Shang et ses collègues ont testé le photocatalyseur en le plaçant dans une solution contenant une forte concentration de E. coli bactéries, puis éclairer une lampe de bureau halogène sur la solution pendant des durées variables. Au bout d'une heure, la concentration de bactéries est passée de 10 millions de cellules par litre à une seule cellule pour 10 000 litres.

Les chercheurs ont également testé la capacité du photocatalyseur à désinfecter dans l'obscurité. Ils ont éclairé les fibres pendant 10 heures pour simuler l'exposition à la lumière du jour, puis les ont stockées dans l'obscurité pendant plusieurs durées. Même après 24 heures, le photocatalyseur tuait toujours les bactéries. En fait, quelques minutes d'éclairage suffisaient pour maintenir le photocatalyseur activé pendant cette durée.



En règle générale, lorsque vous avez un photocatalyseur, l'activité s'arrête presque instantanément lorsque la lumière est éteinte, explique Shang. Les espèces chimiques que vous générez ne dureront que quelques nanosecondes. Il s'agit d'un inconvénient intrinsèque d'un système photocatalytique, car vous avez besoin d'une activation lumineuse pratiquement tout le temps.

Les nanoparticules de palladium augmentent la puissance du photocatalyseur de deux manières. Lorsque les photons frappent le matériau, ils créent des paires de charges positives et négatives – des trous et des électrons. Les trous chargés positivement à la surface de l'oxyde de titane dopé à l'azote réagissent avec l'eau pour produire des radicaux hydroxyles, qui attaquent ensuite les bactéries. Ce que font les nanoparticules de palladium, c'est qu'elles attrapent les électrons, de sorte que la plupart des trous que vous produisez pourront survivre sans être neutralisés par les électrons, explique Shang.

Dès qu'elles attrapent les électrons, les nanoparticules entrent dans un état chimique différent et stockent les charges négatives. Lorsque la lumière est éteinte, cette charge se libère lentement, et cette libération lente est ce qui nous donne cet effet mémoire, dit Shang.

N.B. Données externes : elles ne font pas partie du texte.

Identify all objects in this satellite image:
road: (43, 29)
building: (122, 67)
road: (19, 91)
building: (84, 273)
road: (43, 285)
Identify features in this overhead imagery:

Cette charge peut réagir avec les molécules d'eau pour produire à nouveau des agents oxydants. Il dit que les nanoparticules d'autres métaux de transition, comme l'argent, améliorent également l'efficacité du photocatalyseur.

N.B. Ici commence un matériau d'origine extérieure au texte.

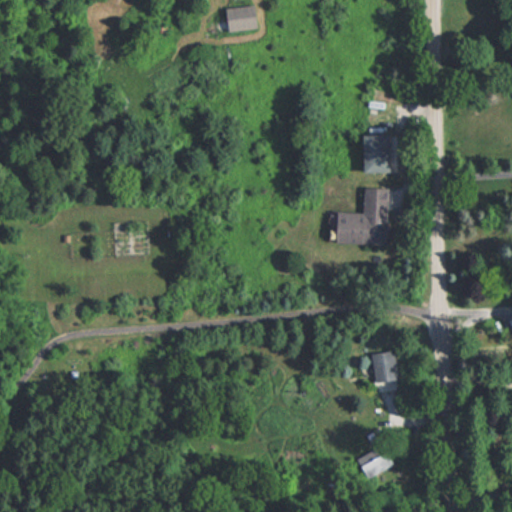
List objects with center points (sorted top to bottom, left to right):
building: (236, 18)
building: (367, 153)
road: (473, 174)
building: (363, 220)
road: (435, 256)
road: (203, 333)
building: (380, 365)
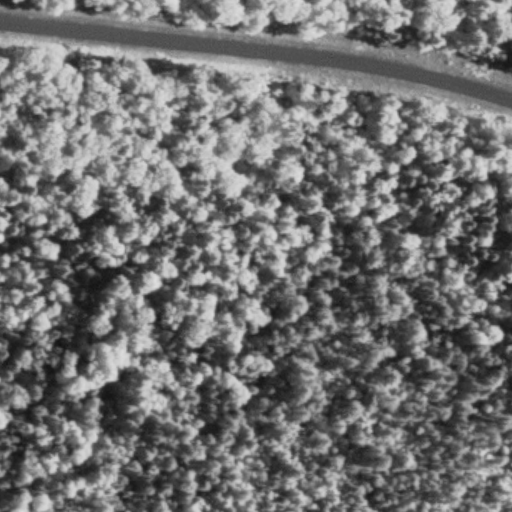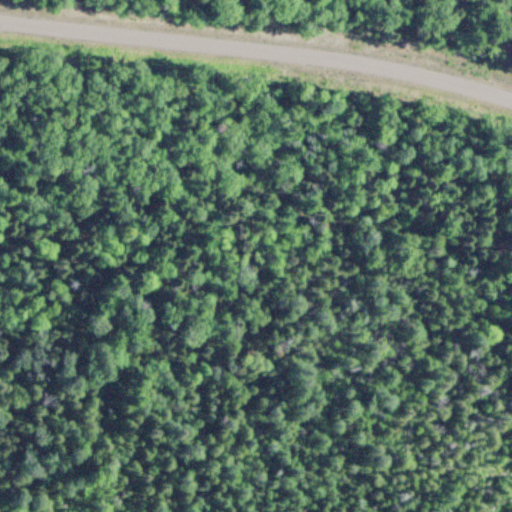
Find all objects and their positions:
road: (257, 50)
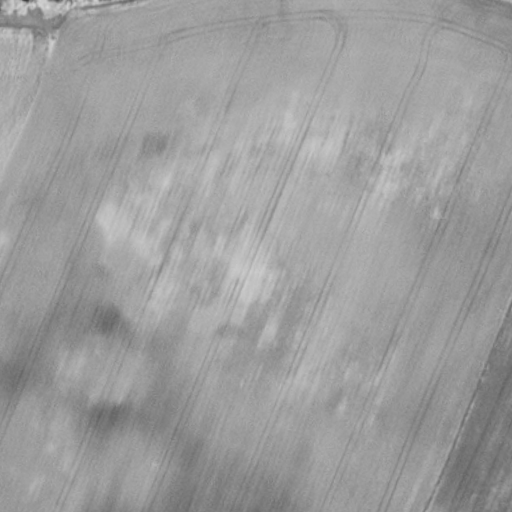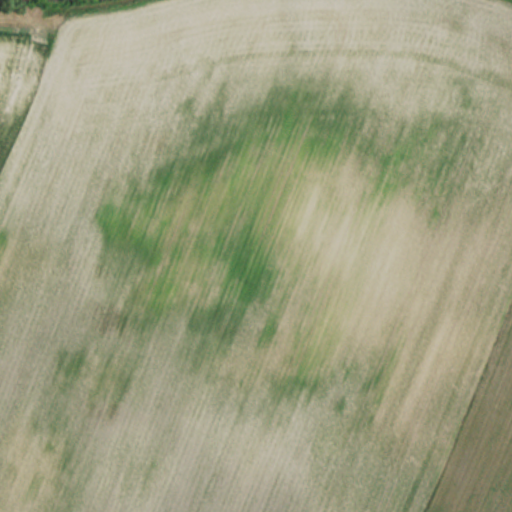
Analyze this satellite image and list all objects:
crop: (259, 261)
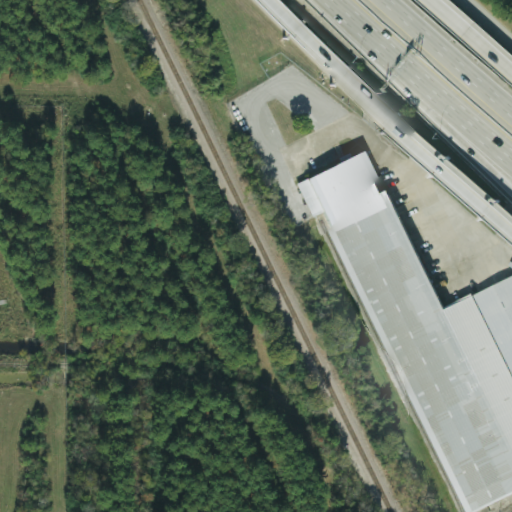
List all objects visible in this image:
road: (354, 21)
road: (486, 22)
road: (474, 32)
road: (446, 57)
road: (275, 86)
road: (444, 101)
road: (391, 113)
road: (444, 113)
road: (383, 119)
road: (363, 138)
road: (449, 222)
railway: (263, 256)
power plant: (99, 315)
building: (429, 327)
building: (428, 337)
railway: (380, 347)
railway: (182, 368)
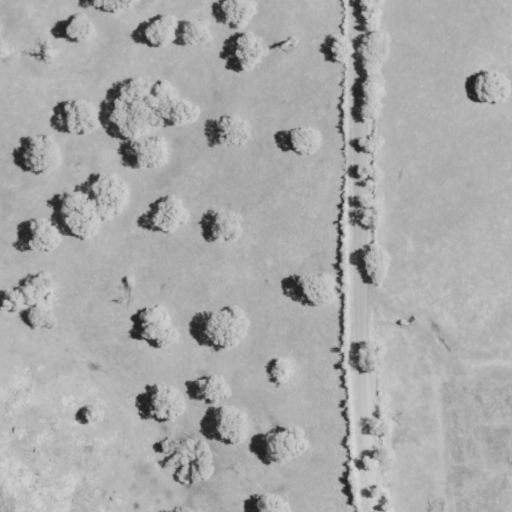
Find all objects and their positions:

Le photocatalyseur offre la possibilité de désinfecter à pleine puissance pendant la journée puis de continuer à travailler la nuit ou lors de pannes de courant. De plus, comme la désinfection se produit rapidement, les systèmes pourraient être conçus pour nettoyer de grands volumes d'eau en l'exposant à la lumière lorsque l'eau s'écoule dans les tuyaux, explique Shang.